Large Language Models are big with the bigger ones far exceeding GPU memory, and model parallelism is hard.
Let’s say the foundation models are available such that no training is needed and and one wants to inference against them. This is no small challenge, and a number of techniques have been explored
https://lilianweng.github.io/posts/2023-01-10-inference-optimization/
- student-teacher knowledge distillation training, leading to DistilBert
- quantization, quantization-aware training, post-training quantization
- pruning
- architectural optimization, efficient transformers
High-throughput Generative Inference of Large Language Models with a Single GPU https://arxiv.org/pdf/2303.06865.pdf, discusses 3 strategies with a focus on third on a single GPU.
- model compression
- collaborative inference
- offloading to utilize memory from CPU and disk
They then show 3 contributions
- definition of the optimization search space for offloading, including weights, activations, KV cache, and an algorithm to get an optimal offloading strategy within the search space
- quantization of the parameters to 4 bits with small loss of accuracy
- run a OPT-175B model on a single T4 GPU with 16GB memory (!)

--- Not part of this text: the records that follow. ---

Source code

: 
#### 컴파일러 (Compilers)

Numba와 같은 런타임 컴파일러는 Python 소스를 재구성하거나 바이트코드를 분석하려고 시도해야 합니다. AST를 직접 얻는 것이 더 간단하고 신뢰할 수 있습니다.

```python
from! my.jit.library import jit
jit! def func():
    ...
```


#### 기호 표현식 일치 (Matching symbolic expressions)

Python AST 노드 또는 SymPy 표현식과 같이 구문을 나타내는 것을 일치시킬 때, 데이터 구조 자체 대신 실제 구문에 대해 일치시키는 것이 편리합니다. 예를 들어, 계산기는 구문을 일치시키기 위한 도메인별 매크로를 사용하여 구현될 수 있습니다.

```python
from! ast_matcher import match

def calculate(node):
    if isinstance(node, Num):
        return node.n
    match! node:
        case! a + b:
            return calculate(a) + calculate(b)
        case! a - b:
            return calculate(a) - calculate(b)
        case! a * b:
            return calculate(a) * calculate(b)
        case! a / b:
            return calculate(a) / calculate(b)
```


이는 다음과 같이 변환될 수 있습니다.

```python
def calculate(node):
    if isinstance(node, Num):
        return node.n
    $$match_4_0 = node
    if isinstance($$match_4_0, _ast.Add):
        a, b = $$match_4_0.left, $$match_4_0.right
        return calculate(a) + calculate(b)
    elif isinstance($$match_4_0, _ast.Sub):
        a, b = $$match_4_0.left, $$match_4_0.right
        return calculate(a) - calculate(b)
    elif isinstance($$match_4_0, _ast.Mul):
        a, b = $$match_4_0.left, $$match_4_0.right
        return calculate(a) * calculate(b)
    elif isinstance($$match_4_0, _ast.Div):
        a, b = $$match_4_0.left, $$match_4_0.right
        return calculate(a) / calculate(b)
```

PEFT – Scaling Down to Scale Up: A Guide to Parameter-Efficient Fine-Tuning – https://arxiv.org/pdf/2303.15647.pdf
“expanding the context size leads to a quadratic increase in inference costs”
identify identify three main classes of PEFT methods:
- Addition-based, ( Within additive methods, we distinguish two large included groups: Adapter-like methods and Soft prompts)
- Selection-based, and
- Reparametrization-based.
General strategies for inference concurrency, courtesy chatgpt:
To process multiple concurrent inference requests without interference between them, a model can use techniques such as parallelization and batching.
Parallelization involves splitting the workload across multiple processing units, such as CPUs or GPUs, so that multiple requests can be processed simultaneously without interfering with each other. This can be achieved using frameworks such as TensorFlow or PyTorch, which provide support for parallel processing.
Batching involves grouping multiple requests together and processing them as a single batch. This can increase the efficiency of the model by reducing the overhead associated with processing each request individually. Batching can be particularly effective for models that are optimized for throughput rather than latency.
Another technique that can be used is dynamic scheduling, which involves assigning resources to requests based on their priority and the availability of resources at a given time. This can help ensure that high-priority requests are processed quickly without interfering with lower-priority requests.